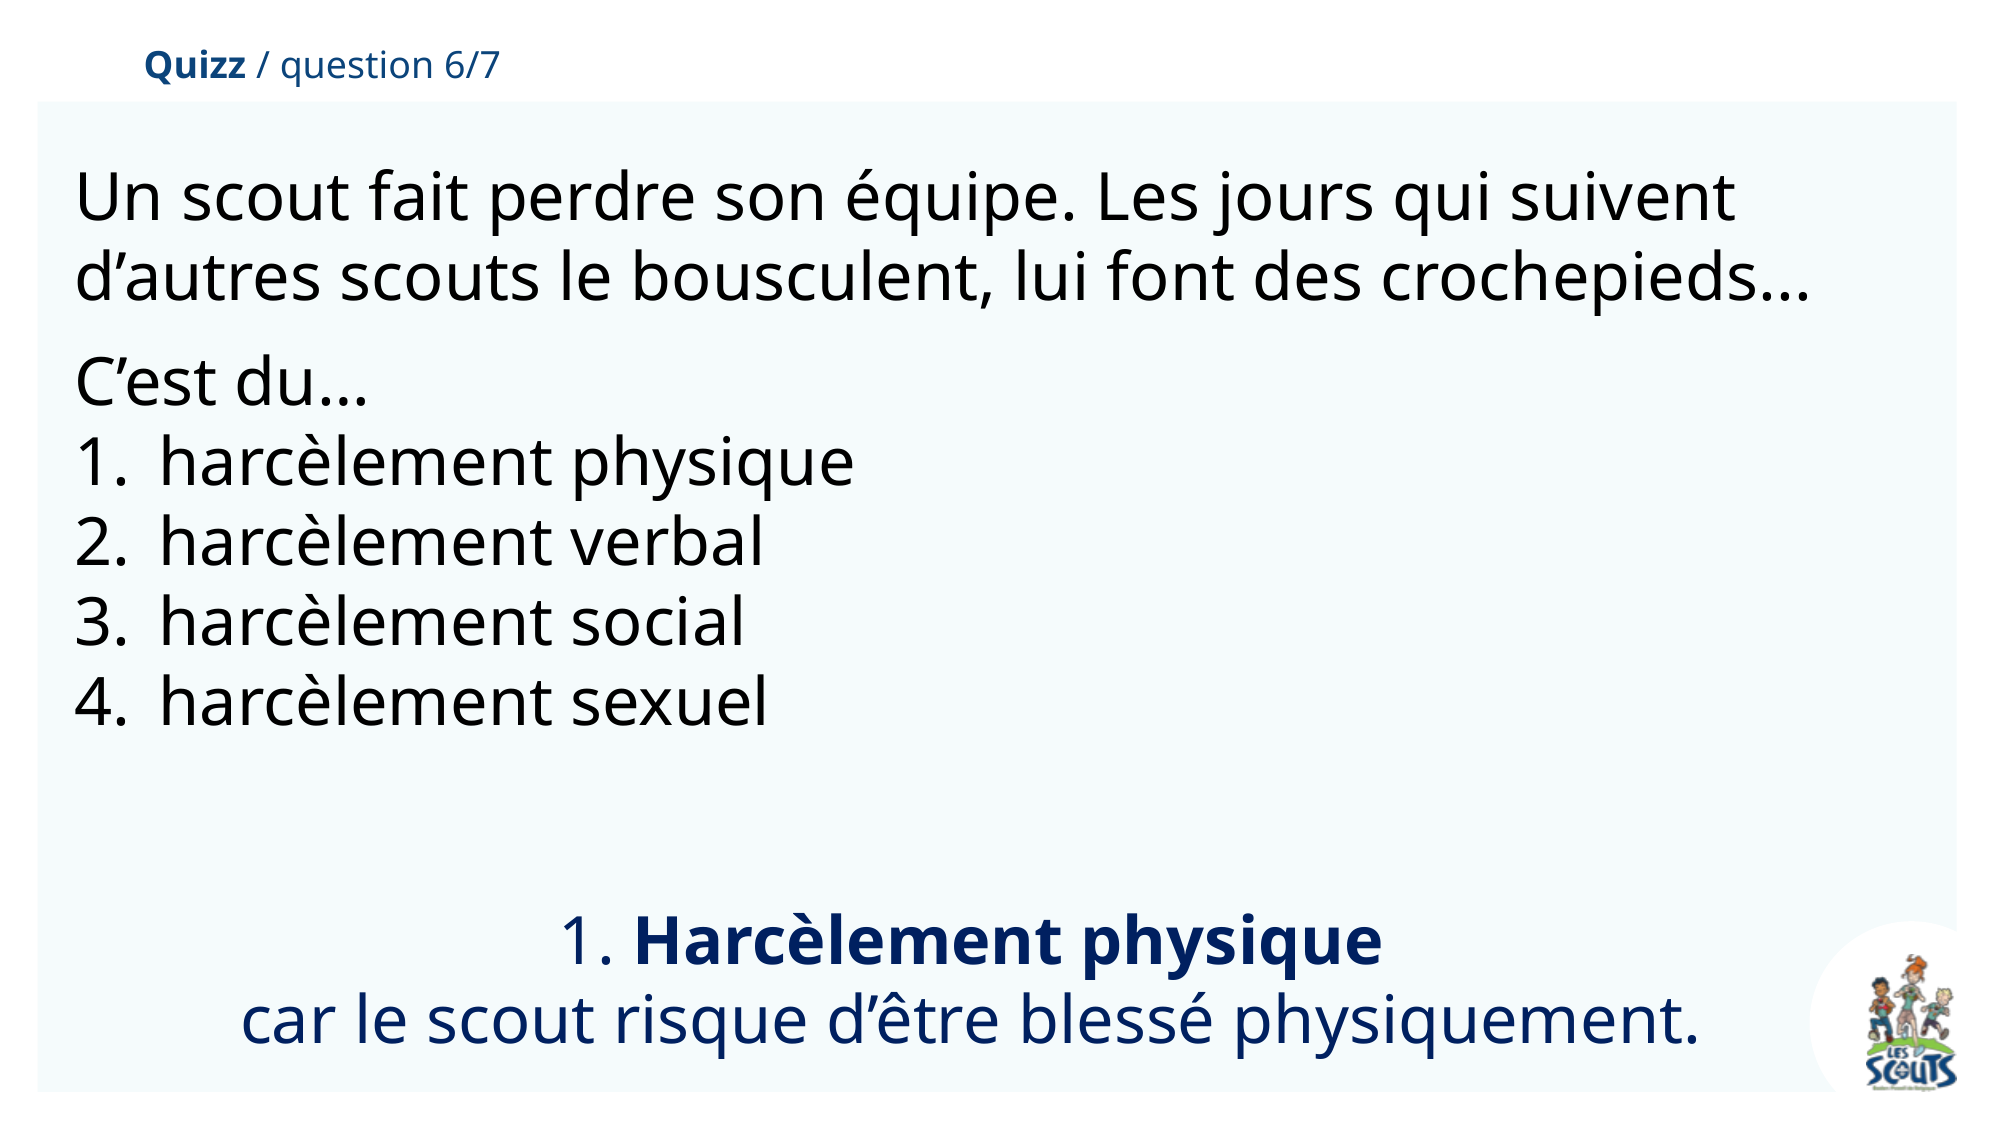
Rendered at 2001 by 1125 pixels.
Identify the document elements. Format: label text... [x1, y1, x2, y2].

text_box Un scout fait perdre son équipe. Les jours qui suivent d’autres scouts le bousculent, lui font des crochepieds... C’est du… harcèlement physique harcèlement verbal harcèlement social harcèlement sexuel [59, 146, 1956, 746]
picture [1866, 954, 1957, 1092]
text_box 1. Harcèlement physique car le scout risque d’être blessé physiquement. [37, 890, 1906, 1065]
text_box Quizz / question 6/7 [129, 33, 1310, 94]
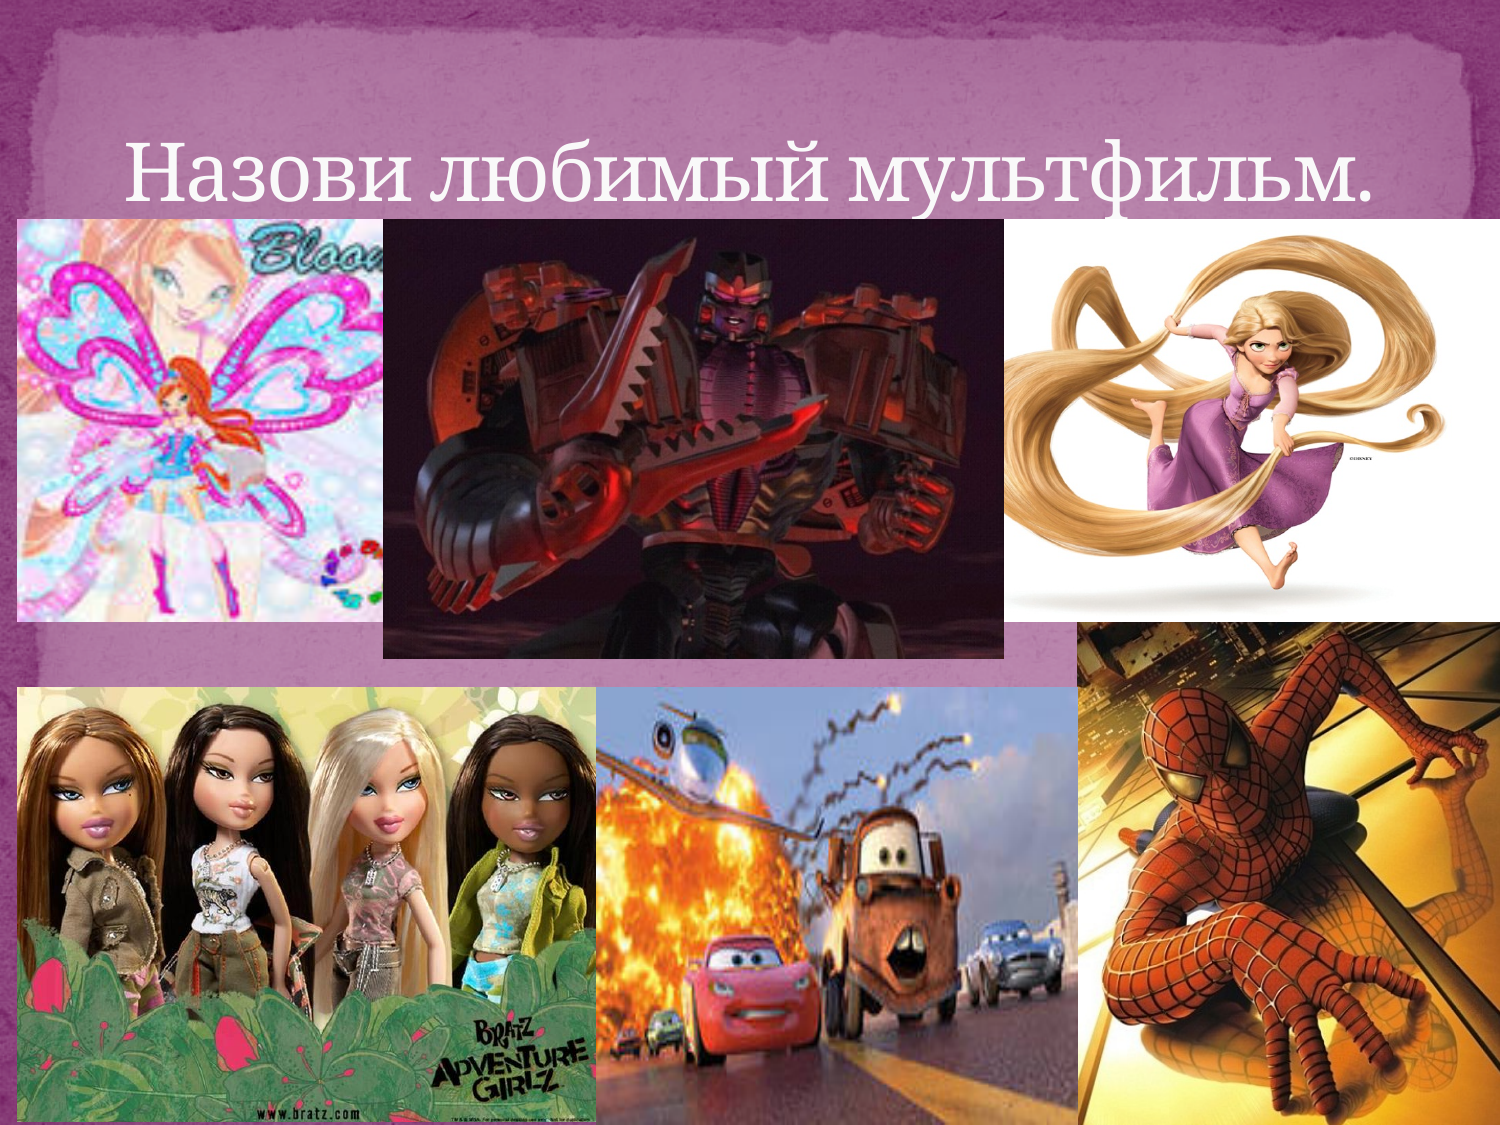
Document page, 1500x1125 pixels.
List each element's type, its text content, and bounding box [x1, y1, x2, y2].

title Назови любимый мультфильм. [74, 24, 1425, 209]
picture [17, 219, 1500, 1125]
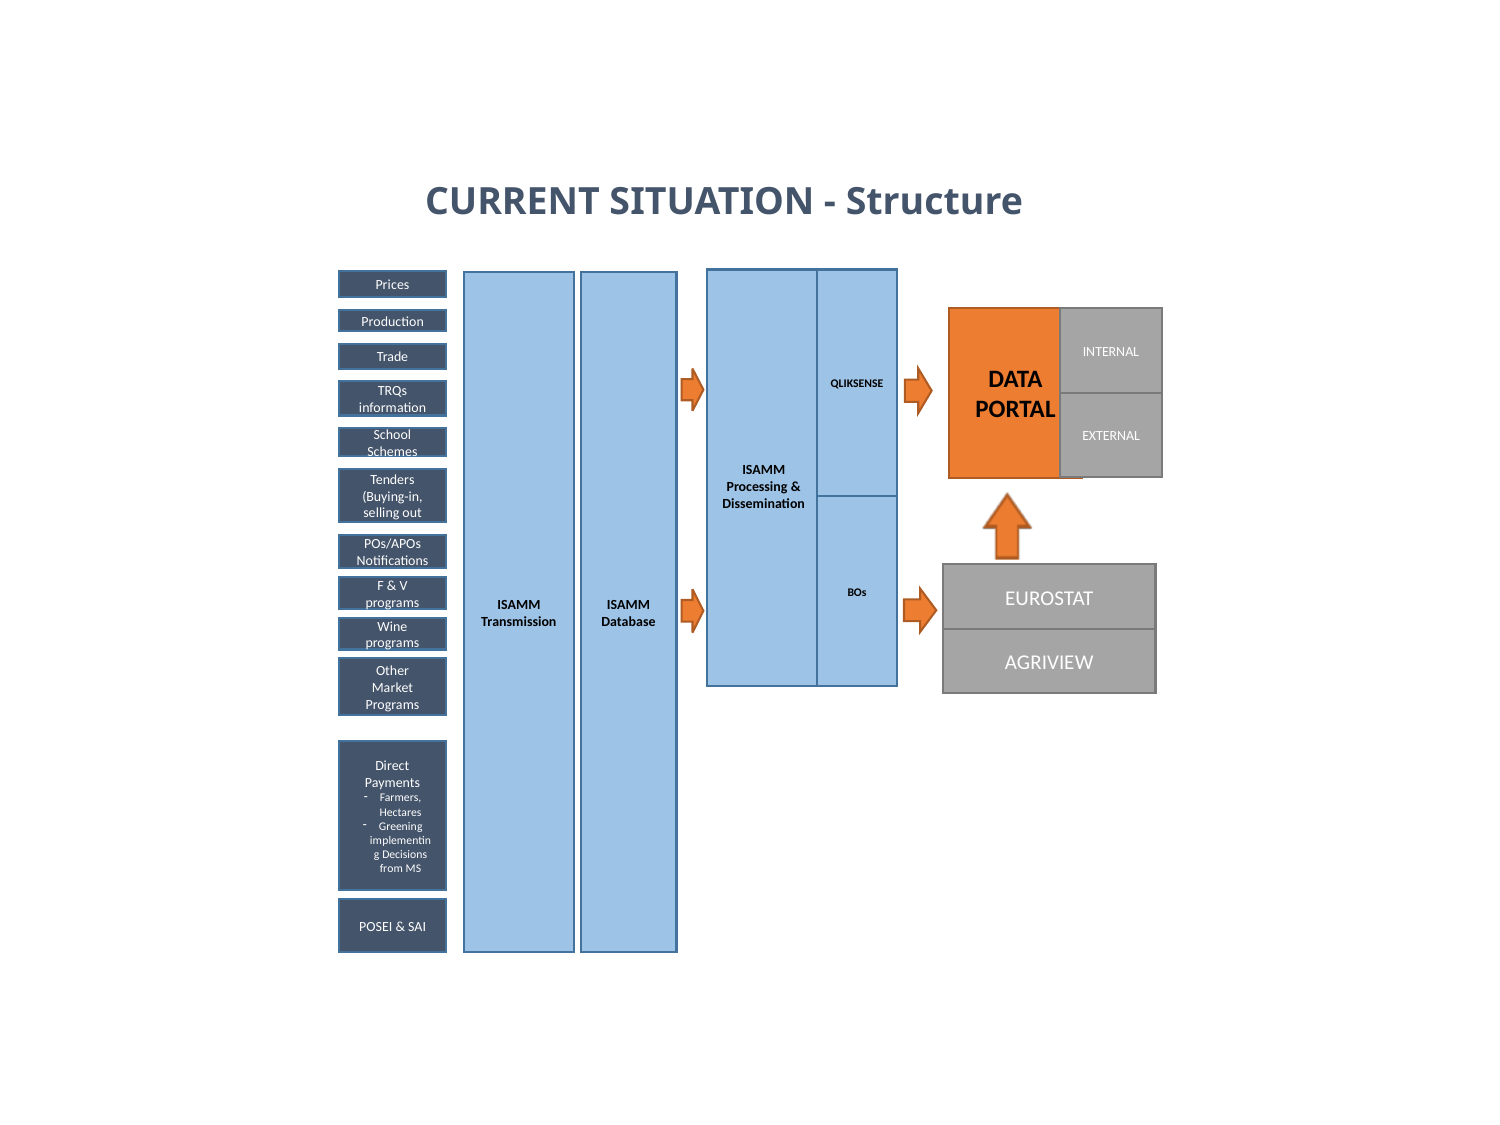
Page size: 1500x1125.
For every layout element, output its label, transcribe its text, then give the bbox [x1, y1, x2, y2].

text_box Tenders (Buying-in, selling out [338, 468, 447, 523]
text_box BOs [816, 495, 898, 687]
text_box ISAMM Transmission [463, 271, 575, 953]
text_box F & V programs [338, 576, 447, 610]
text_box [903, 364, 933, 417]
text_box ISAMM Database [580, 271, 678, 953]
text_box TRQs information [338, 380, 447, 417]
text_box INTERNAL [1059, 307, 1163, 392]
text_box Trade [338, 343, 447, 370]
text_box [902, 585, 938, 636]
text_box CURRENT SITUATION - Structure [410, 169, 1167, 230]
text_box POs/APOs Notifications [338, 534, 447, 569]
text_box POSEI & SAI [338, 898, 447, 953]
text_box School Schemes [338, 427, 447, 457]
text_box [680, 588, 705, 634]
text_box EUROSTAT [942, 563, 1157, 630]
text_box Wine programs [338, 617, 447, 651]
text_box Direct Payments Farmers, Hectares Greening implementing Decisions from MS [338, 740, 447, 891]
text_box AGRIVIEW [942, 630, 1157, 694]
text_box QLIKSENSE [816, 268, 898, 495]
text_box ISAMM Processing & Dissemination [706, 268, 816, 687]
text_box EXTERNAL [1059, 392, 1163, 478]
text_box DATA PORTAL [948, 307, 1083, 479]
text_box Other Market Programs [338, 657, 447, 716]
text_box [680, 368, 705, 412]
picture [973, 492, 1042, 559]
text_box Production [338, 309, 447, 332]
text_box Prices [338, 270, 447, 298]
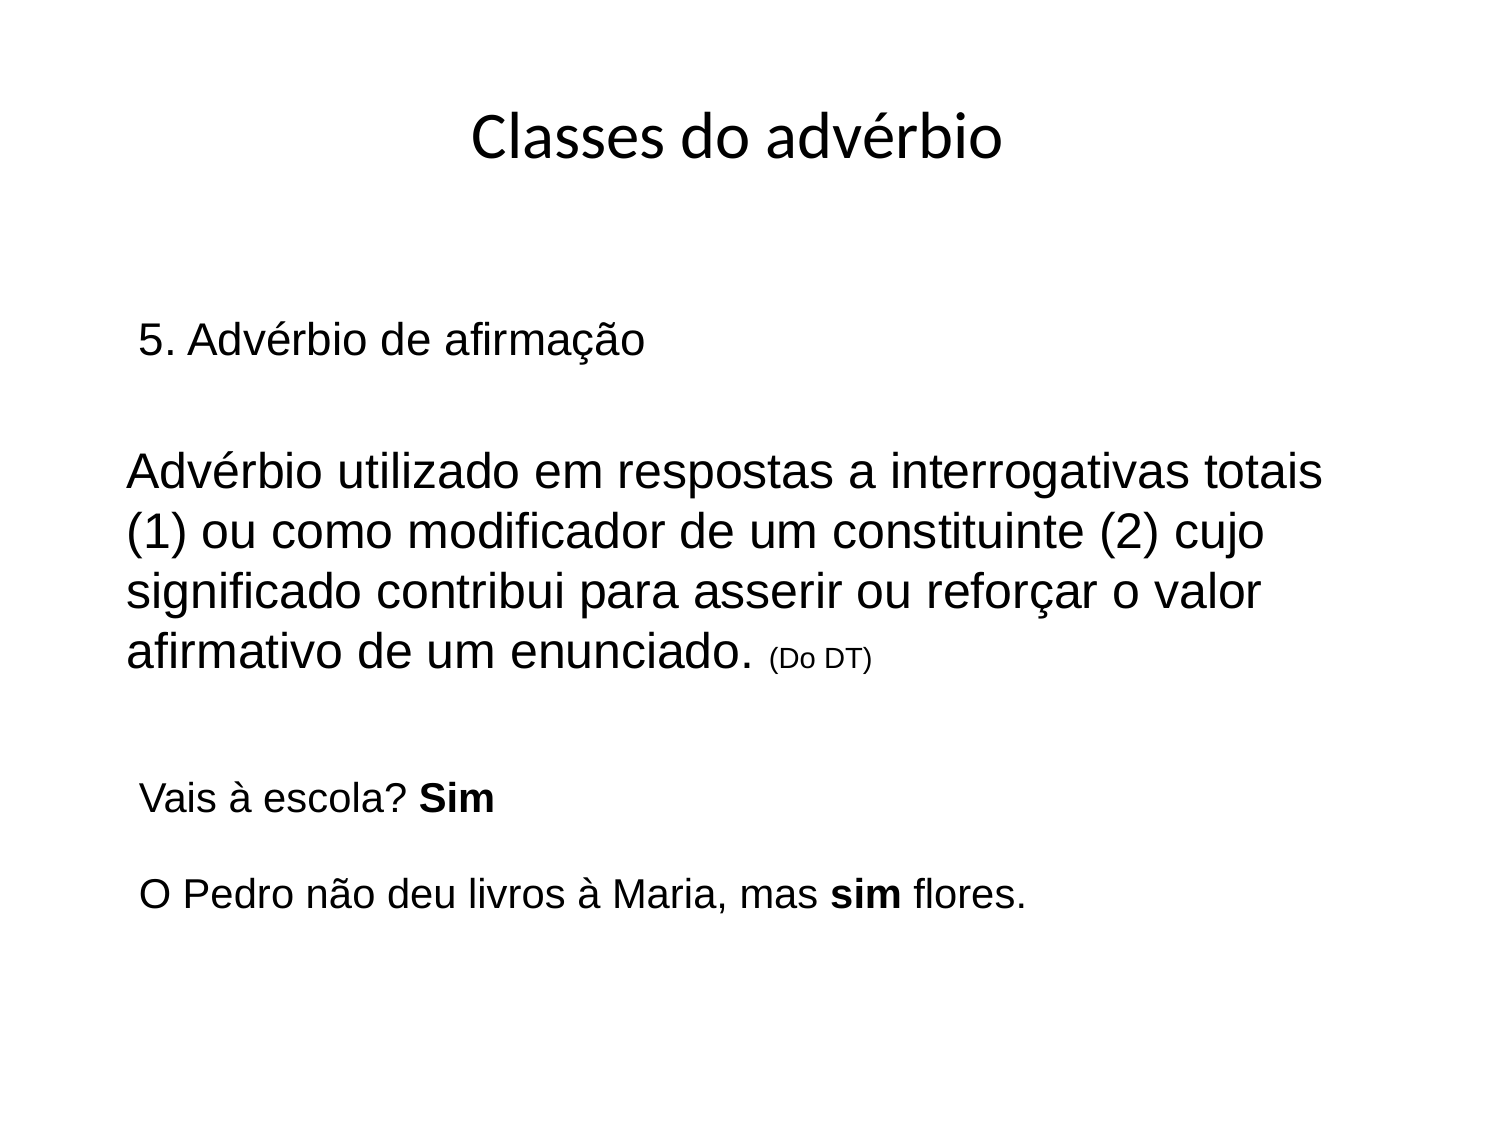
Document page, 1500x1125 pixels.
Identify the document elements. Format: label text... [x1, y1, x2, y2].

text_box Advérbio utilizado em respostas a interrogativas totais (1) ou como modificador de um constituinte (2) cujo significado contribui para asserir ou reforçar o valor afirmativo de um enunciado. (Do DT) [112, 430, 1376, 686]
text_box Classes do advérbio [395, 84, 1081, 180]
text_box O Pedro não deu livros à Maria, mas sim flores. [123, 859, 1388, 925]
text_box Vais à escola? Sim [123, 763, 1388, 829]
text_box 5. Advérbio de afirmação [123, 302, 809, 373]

[REQUIRED ACTION]
Leaving every picture behind, retype the entries above exactly, from the first line through the line with "Page size: 1500x1125.", and stop there.

[REPLY]
Rendered at 2001 by 1125 pixels.
Identify the document elements. Format: label text... [x1, y1, x2, y2].

text_box Un scout fait perdre son équipe. Les jours qui suivent d’autres scouts le bousculent, lui font des crochepieds... C’est du… harcèlement physique harcèlement verbal harcèlement social harcèlement sexuel [59, 146, 1956, 746]
picture [1866, 954, 1957, 1092]
text_box 1. Harcèlement physique car le scout risque d’être blessé physiquement. [37, 890, 1906, 1065]
text_box Quizz / question 6/7 [129, 33, 1310, 94]
Document page, 1500x1125 pixels.
List each element's type, its text content, and bounding box [x1, y1, x2, y2].

title Назови любимый мультфильм. [74, 24, 1425, 209]
picture [17, 219, 1500, 1125]
Page size: 1500x1125.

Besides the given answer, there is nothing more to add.